Core technical contributions: 1. QR decomposition in place of eigendecomposition: achieves SOAP-level per-iteration runtime. 2. EMA eigenvalue estimation: a correction scheme for use with stale eigenbases.

\[\begin{pmatrix}\boldsymbol{\lambda}_a \\ \boldsymbol{\lambda}_b\end{pmatrix} \leftarrow (1-\beta_2)\begin{pmatrix}\boldsymbol{\lambda}_a \\ \boldsymbol{\lambda}_b\end{pmatrix} + \beta_2\begin{pmatrix}\text{diag}(\boldsymbol{Q}_a^\top \Delta_a \boldsymbol{Q}_a) \\ \text{diag}(\boldsymbol{Q}_b^\top \Delta_b \boldsymbol{Q}_b)\end{pmatrix}\]

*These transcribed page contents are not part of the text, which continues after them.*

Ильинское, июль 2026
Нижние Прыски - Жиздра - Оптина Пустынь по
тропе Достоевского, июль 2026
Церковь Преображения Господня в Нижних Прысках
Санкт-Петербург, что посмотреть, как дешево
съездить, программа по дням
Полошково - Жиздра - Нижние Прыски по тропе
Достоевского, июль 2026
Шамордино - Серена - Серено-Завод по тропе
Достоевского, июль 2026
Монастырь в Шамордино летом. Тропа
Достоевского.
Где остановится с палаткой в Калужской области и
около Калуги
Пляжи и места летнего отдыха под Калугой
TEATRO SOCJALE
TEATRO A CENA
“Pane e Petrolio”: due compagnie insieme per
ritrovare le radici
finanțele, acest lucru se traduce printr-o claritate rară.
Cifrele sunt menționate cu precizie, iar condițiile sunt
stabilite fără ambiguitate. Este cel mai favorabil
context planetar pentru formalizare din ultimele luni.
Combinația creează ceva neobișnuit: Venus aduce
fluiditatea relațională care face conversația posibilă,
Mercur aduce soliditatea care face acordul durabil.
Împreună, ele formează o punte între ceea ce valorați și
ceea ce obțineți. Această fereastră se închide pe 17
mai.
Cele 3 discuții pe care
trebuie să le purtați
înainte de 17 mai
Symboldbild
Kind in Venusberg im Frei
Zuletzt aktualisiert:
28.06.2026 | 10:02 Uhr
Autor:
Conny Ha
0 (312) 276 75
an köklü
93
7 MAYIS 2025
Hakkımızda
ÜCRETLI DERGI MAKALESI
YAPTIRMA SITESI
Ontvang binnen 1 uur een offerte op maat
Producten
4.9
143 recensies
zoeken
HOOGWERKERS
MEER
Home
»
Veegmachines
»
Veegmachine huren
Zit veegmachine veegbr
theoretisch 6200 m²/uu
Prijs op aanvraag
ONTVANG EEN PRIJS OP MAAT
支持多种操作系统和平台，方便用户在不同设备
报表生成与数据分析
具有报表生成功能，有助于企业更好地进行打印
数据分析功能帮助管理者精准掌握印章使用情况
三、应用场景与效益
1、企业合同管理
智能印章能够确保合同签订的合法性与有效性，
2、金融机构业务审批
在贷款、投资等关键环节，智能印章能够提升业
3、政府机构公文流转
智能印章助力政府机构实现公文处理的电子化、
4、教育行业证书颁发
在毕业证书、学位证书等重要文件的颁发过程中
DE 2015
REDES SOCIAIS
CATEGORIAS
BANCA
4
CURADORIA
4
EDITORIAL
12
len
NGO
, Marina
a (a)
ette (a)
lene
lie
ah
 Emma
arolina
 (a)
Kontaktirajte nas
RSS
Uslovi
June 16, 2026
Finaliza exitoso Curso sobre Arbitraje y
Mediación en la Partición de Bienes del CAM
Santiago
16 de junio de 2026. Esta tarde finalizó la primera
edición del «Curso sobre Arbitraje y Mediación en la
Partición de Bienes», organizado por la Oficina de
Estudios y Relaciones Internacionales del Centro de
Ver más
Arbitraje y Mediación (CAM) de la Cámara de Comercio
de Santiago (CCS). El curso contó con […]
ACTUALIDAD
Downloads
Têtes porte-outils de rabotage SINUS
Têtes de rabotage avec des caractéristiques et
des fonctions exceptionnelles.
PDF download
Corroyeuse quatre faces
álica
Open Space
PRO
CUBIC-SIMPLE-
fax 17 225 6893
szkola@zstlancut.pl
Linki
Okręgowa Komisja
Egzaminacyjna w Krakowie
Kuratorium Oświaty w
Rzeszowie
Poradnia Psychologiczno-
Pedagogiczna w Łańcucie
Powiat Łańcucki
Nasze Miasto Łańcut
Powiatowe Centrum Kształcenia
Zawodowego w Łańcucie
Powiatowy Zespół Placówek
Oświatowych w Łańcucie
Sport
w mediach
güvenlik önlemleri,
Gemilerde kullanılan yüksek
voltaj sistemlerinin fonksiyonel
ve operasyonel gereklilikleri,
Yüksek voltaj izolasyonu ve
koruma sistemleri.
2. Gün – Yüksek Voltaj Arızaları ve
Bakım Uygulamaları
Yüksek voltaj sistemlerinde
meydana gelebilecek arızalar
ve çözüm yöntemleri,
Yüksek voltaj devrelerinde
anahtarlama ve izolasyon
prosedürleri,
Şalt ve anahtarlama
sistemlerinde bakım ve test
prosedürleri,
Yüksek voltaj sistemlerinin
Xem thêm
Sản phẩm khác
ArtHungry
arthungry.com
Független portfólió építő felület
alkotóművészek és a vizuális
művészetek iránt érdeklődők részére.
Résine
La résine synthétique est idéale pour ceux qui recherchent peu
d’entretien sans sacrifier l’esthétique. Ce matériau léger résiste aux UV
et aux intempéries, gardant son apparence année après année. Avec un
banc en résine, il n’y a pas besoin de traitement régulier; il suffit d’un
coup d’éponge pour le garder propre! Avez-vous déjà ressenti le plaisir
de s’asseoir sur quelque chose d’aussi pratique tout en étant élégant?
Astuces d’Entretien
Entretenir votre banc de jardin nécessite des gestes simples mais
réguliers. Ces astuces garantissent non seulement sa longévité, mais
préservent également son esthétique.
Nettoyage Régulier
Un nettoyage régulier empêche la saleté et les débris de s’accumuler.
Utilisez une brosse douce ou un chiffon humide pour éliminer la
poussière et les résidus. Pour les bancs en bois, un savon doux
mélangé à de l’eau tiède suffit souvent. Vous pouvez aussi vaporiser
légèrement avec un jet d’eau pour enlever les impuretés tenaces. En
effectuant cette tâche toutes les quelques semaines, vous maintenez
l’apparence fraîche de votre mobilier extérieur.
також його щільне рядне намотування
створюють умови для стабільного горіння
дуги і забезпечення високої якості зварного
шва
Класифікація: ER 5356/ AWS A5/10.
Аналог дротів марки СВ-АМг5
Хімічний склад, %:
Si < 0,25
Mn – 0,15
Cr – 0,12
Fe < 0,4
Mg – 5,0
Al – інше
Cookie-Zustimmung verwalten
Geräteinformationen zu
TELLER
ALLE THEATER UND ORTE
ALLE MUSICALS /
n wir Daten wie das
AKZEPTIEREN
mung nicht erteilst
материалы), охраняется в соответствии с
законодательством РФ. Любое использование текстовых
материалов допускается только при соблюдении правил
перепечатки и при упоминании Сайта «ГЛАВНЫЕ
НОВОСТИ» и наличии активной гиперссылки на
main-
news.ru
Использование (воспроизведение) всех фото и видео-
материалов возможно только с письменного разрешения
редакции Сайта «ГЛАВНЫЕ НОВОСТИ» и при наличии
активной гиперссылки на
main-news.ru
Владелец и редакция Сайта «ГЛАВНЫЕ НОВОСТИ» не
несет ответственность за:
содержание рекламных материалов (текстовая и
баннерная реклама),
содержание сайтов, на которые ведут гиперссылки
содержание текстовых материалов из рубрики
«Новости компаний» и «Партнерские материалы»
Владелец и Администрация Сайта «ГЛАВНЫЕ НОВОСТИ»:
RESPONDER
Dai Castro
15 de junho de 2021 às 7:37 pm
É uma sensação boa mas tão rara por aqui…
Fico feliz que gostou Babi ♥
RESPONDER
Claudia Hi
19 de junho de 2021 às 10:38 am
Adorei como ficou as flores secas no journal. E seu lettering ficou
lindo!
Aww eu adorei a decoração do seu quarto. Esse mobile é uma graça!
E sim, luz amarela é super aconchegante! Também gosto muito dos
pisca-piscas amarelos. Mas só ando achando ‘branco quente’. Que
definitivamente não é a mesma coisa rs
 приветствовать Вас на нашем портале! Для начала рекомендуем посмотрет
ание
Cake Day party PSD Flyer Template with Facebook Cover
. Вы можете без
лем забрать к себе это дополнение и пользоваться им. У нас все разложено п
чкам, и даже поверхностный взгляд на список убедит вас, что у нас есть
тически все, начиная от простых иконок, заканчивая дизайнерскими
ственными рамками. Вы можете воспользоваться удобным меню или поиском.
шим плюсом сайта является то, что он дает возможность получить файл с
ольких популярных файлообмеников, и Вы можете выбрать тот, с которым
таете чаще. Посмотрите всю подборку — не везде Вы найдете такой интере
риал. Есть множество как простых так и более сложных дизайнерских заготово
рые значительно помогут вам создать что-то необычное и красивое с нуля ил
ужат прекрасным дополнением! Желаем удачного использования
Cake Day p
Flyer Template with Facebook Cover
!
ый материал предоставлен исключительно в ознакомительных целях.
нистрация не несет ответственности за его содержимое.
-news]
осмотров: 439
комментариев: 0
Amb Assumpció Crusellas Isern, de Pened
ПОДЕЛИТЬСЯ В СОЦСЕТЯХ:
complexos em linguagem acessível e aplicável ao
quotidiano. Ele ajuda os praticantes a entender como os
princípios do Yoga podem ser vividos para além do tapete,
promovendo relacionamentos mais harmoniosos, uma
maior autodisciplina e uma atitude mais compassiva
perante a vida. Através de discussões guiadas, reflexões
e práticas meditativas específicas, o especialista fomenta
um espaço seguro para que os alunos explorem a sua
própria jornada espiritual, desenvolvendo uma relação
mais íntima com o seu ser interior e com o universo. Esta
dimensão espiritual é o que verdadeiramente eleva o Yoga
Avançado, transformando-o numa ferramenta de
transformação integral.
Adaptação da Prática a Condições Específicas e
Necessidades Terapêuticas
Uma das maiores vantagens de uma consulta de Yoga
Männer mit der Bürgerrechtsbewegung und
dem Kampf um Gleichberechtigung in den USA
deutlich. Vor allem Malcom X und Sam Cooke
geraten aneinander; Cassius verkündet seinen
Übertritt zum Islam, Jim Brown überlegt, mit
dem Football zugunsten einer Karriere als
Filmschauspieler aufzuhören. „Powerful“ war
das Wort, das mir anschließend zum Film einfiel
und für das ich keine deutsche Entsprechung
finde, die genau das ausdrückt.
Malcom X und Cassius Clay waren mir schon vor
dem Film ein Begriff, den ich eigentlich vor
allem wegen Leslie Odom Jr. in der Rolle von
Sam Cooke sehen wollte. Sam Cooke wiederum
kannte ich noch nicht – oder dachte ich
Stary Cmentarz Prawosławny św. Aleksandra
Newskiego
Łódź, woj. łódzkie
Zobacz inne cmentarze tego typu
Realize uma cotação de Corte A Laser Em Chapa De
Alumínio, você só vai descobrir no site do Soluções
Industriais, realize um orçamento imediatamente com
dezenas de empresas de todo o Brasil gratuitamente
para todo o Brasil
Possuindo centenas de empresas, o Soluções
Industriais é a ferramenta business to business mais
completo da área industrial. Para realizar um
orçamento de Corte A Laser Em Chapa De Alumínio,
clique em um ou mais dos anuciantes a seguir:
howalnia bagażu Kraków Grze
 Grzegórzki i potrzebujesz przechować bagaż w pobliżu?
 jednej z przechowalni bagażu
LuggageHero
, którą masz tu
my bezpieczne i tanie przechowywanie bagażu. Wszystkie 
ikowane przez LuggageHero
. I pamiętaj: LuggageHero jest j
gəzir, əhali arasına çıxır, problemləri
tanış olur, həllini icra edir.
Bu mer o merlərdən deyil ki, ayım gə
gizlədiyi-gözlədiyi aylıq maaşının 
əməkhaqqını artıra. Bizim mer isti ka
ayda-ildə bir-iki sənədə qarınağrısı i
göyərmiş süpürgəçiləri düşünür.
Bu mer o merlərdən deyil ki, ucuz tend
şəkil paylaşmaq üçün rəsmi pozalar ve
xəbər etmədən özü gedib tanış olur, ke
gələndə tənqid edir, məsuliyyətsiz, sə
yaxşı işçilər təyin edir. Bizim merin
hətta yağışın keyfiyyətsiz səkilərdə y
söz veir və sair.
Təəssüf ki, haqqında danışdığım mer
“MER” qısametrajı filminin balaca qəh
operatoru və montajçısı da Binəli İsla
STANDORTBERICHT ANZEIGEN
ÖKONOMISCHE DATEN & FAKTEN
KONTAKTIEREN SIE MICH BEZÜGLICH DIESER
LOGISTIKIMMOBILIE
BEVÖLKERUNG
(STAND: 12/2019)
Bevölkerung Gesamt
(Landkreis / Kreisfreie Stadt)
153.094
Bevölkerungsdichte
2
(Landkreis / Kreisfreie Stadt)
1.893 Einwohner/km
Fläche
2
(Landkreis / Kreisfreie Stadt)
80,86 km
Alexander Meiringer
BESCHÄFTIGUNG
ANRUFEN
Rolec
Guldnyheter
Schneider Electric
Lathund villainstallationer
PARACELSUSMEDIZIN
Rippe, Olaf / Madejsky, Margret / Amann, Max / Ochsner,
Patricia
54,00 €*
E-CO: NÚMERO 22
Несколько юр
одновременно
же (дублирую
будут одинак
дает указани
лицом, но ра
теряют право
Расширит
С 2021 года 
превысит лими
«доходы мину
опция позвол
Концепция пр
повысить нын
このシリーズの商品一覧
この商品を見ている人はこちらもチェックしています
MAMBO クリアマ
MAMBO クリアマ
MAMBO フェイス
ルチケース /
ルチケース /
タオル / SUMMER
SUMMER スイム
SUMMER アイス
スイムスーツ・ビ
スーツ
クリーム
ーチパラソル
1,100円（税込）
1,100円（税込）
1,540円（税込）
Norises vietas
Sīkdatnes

Unified Framework: Divergence-Projection Perspective

Method Divergence Preconditioner Structure Estimation Scheme
KL-Shampoo KL Dense Kronecker Maximum likelihood
Adafactor von Neumann Diagonal Kronecker Matrix moment matching
F-Shampoo Frobenius Dense Kronecker SVD-based

Memory Comparison

Method Kronecker Eigenbasis Eigenvalues Adam 2nd moment Extra overhead
Shampoo \(d_a^2+d_b^2\) \(d_a^2+d_b^2\) \(d_a+d_b\) \(d_a d_b\) (grafting) Yes
SOAP \(d_a^2+d_b^2\) \(d_a^2+d_b^2\) N/A \(d_a d_b\) (eigenbasis) Yes
KL-Shampoo \(d_a^2+d_b^2\) \(d_a^2+d_b^2\) \(d_a+d_b\) None None

Key Experimental Results

Language Model Pretraining

Fair comparison using 150 random hyperparameter searches:

Model KL-Shampoo SOAP Shampoo+grafting Shampoo (no grafting)
NanoGPT (123M) Lowest loss 2nd 3rd Poor
NanoRWKV7 (162M) Lowest loss 2nd Middle Complete failure
Llama (134M) Lowest loss 2nd
NanoMoE (227M, 3D tensors) Lowest loss 2nd

Key Findings

  1. KL-Shampoo consistently outperforms SOAP: across all 4 models—a surprising result.
  2. KL-Shampoo requires no grafting: Shampoo (\(p=1/2\)) without grafting fails in all 150 runs on RWKV7.
  3. KL-Shampoo outperforms KL-SOAP: the core reason is that at the optimal eigenbasis, gradients are already Kronecker-diagonalized, making the additional Adam correction redundant.
  4. EMA eigenvalue estimation is critical: instantaneous estimation degrades severely when using a stale eigenbasis.
  5. VN-Shampoo (trace scaling) + EMA scheme also surpasses SOAP.

Highlights & Insights

  1. Deep theoretical insight: the KL perspective provides a unified interpretation of Shampoo, SOAP, and Adafactor.
  2. Practical improvement: eliminates Adam dependency, reduces memory, and maintains SOAP-level runtime.
  3. Explanation for KL-Shampoo > KL-SOAP: at the optimal eigenbasis, matrix Gaussian whitening is already satisfied, and no further diagonal correction is needed.
  4. Natural extension to tensors: the KL framework directly supports 3D+ weight tensors without reshaping.

Limitations & Future Work

  1. The EMA scheme of KL-Shampoo introduces additional matrix multiplications (\(\boldsymbol{G}\boldsymbol{S}_b^{-1}\boldsymbol{G}^\top\)).
  2. The theoretical analysis assumes zero-mean Gaussian gradients, which may not hold in practice.
  3. Experiments are primarily conducted on 100–200M scale models; billion-parameter regimes remain untested.
  4. QR decomposition does not support half precision in PyTorch, requiring precision casting.
  • Shampoo: Gupta et al. (2018) — original Kronecker preconditioner.
  • SOAP: Vyas et al. (2025a) — runs Adam in the Shampoo eigenbasis.
  • Quasi-Newton methods: BFGS/DFP — classical applications of KL divergence.
  • Second-order optimization: K-FAC, EKFAC — Fisher information matrix approximations.

Rating

  • Novelty: ⭐⭐⭐⭐⭐ — The KL perspective provides a deep and unified new understanding.
  • Experimental Thoroughness: ⭐⭐⭐⭐ — Fair comparison with 150 random searches is highly convincing.
  • Writing Quality: ⭐⭐⭐⭐ — Mathematically rigorous, though somewhat lengthy.
  • Value: ⭐⭐⭐⭐⭐ — Significant practical improvements with reduced memory and better performance.